Preparedness activities in the Pacific
480 kilometres to the north of Samoa the tiny nation of Tokelau is scattered across three coral atolls in the South Pacific Ocean. With no airstrip, the only means of accessing the country is via a boat trip to Samoa, a journey that takes a minimum 24 hours during good weather.
“Short- and long-term climate change impacts continue to affect Tokelau through extreme weather conditions, ocean acidification, coral bleaching, salt water intrusion, and rising sea levels,” Said Jewel Tuitama, from Tokelau’s National Disaster Management Office.
She continued: “The main challenges for logistics in Tokelau is its remoteness and isolation, secondary to that is its infrastructure. Tokelau is only accessible by boat and in the event of a disaster or an emergency, these two factors are paramount for an effective response.”
In November 2018, the first Polynesian Logistics Cluster preparedness workshop was held in Tonga. The workshop was built on localisation, collaboration and the cluster approach, providing a platform to share information, build relationships, and enhance coordination across the region’s logistics actors. Driving actions and solutions for Pacific Islands led by Pacific Islanders.
It was at this workshop, that a partnership between Tokelau NDMO and Samoa Red Cross was enhanced. With no Red Cross presence in Tokelau, less than 6 months later, the two representatives from Samoa Red Cross and Tokelau National Disaster Management were able to successfully initiate and implement the first logistics training between the Tokelau National Disaster Management (DMU) Unit under the Ministry of Climate, Oceans and Resilience (MiCORE) and Samoa Red Cross.
“A crucial component of preparedness activities is bringing the Pacific’s logistics responders together, exchanging ideas and using their own expertise and experience to learn from one another,” said Jenna Lusaka, Logistics Coordinator at WFP’s Pacific office which leads the Pacific Logistics Cluster regionally.
“This training was a great outcome from the workshop. It’s what we want to continue to achieve: addressing common challenges, identifying gaps and matching these with really tangible solutions.”

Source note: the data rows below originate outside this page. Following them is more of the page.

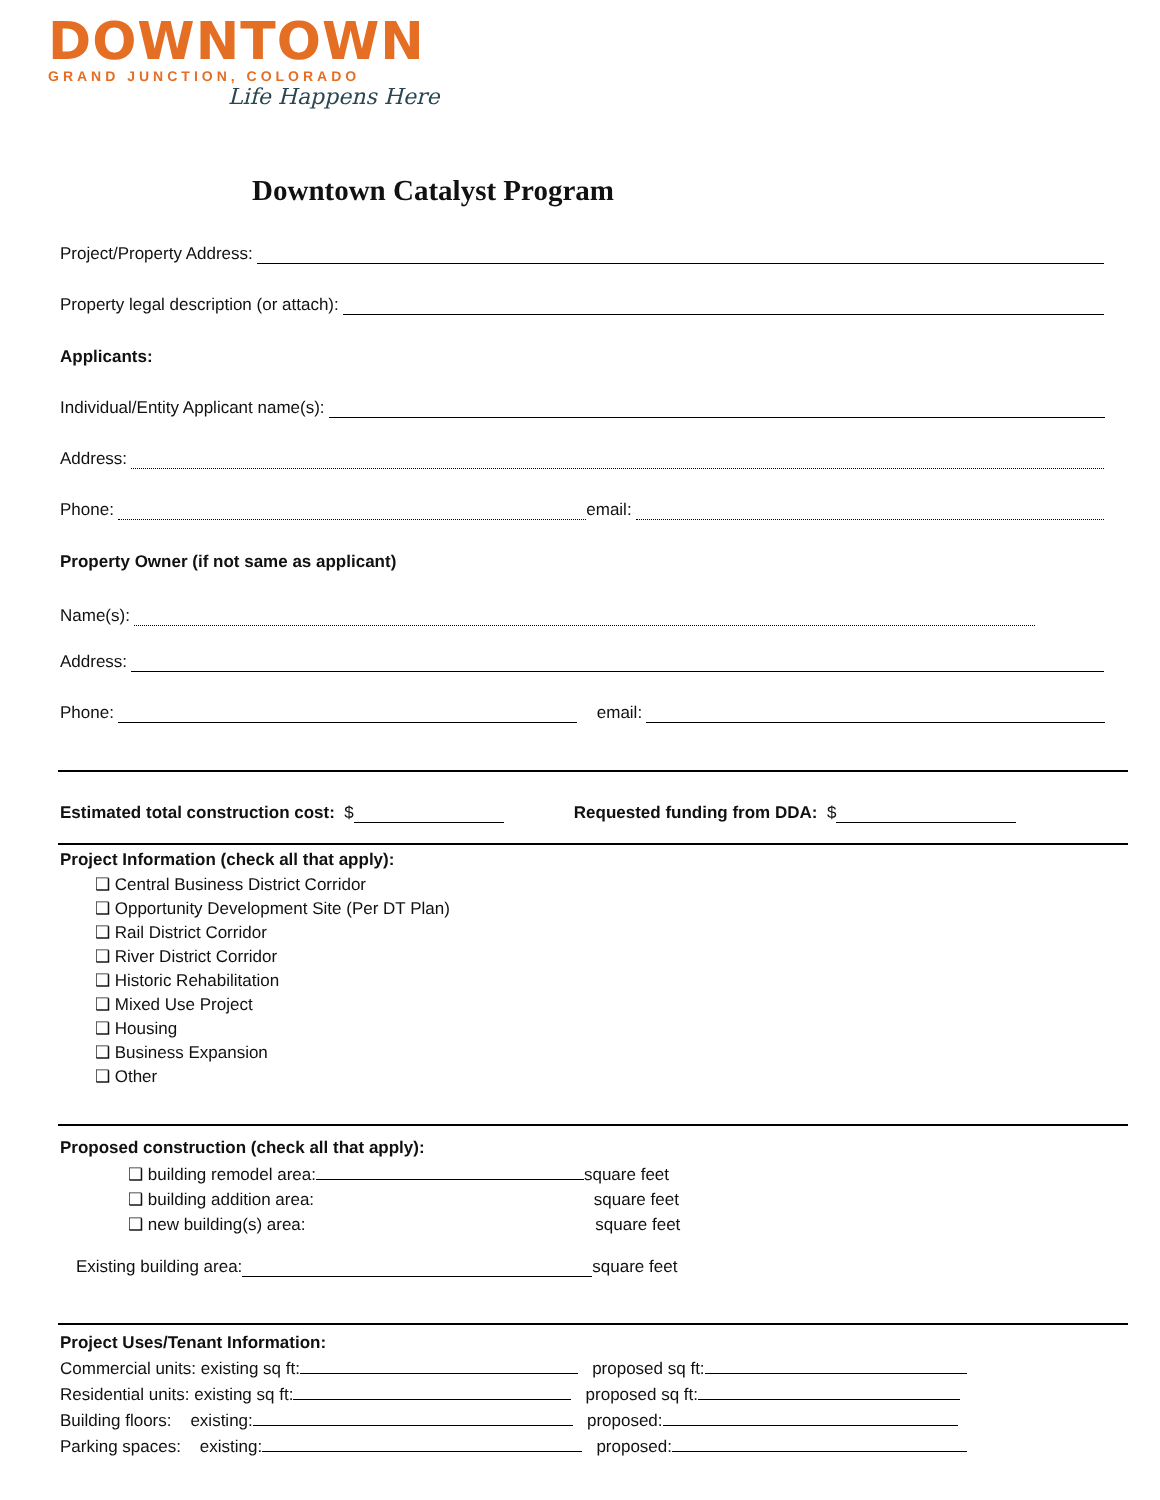DOWNTOWN
GRAND JUNCTION, COLORADO
Life Happens Here
Downtown Catalyst Program
Project/Property Address:
Property legal description (or attach):
Applicants:
Individual/Entity Applicant name(s):
Address:
Phone: email:
Property Owner (if not same as applicant)
Name(s):
Address:
Phone: email:
Estimated total construction cost: $ Requested funding from DDA: $
Project Information (check all that apply):
❑ Central Business District Corridor
❑ Opportunity Development Site (Per DT Plan)
❑ Rail District Corridor
❑ River District Corridor
❑ Historic Rehabilitation
❑ Mixed Use Project
❑ Housing
❑ Business Expansion
❑ Other
Proposed construction (check all that apply):
❑ building remodel area: square feet
❑ building addition area: square feet
❑ new building(s) area: square feet
Existing building area: square feet
Project Uses/Tenant Information:
Commercial units: existing sq ft: proposed sq ft:
Residential units: existing sq ft: proposed sq ft:
Building floors: existing: proposed:
Parking spaces: existing: proposed:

Commissioned by the Government of Tokelau and supported under a partnership with the Government of New Zealand through the Ministry of Civil Defence and Emergency Management and the Ministry of Foreign Affairs, the training brought together Tokelau’s Village Disaster Committees, government and community members to learn more about the role of logistics in emergency preparedness and response.
“Logistics is quite challenging aspect in Tokelau. The training looked at warehousing, fleet management and stock movement, logistics areas that people of Tokelau deal with day by day basis. While the team were carrying out Logistics Training for the three villages in Tokelau, other key areas in disaster response was also addressed such as First Aid training” said Isara, Disaster Management and Emergency Coordinator for the Samoa Red Cross.
“The Logistics Training is very important to build capacity of communities about the specifications of the different relief items. It also encourages positive and effective communication between decision makers, the disaster committee and the first responders,” said Jewel.
Following the training, Jewel is working with Jenna and Pacific Logistics Cluster partners on implementing a logistics preparedness action plan specific to the Tokelau context.
Priorities include a review and update of the village climate, disaster risk reduction, response and resilience plans that will become the basis of the currently reviewed National DR4 Plan, as well as the development of shelters for the three emergency depots across the three villages. Additional logistics capacity building activities are also on the agenda, including training for the ongoing maintenance of the emergency depots.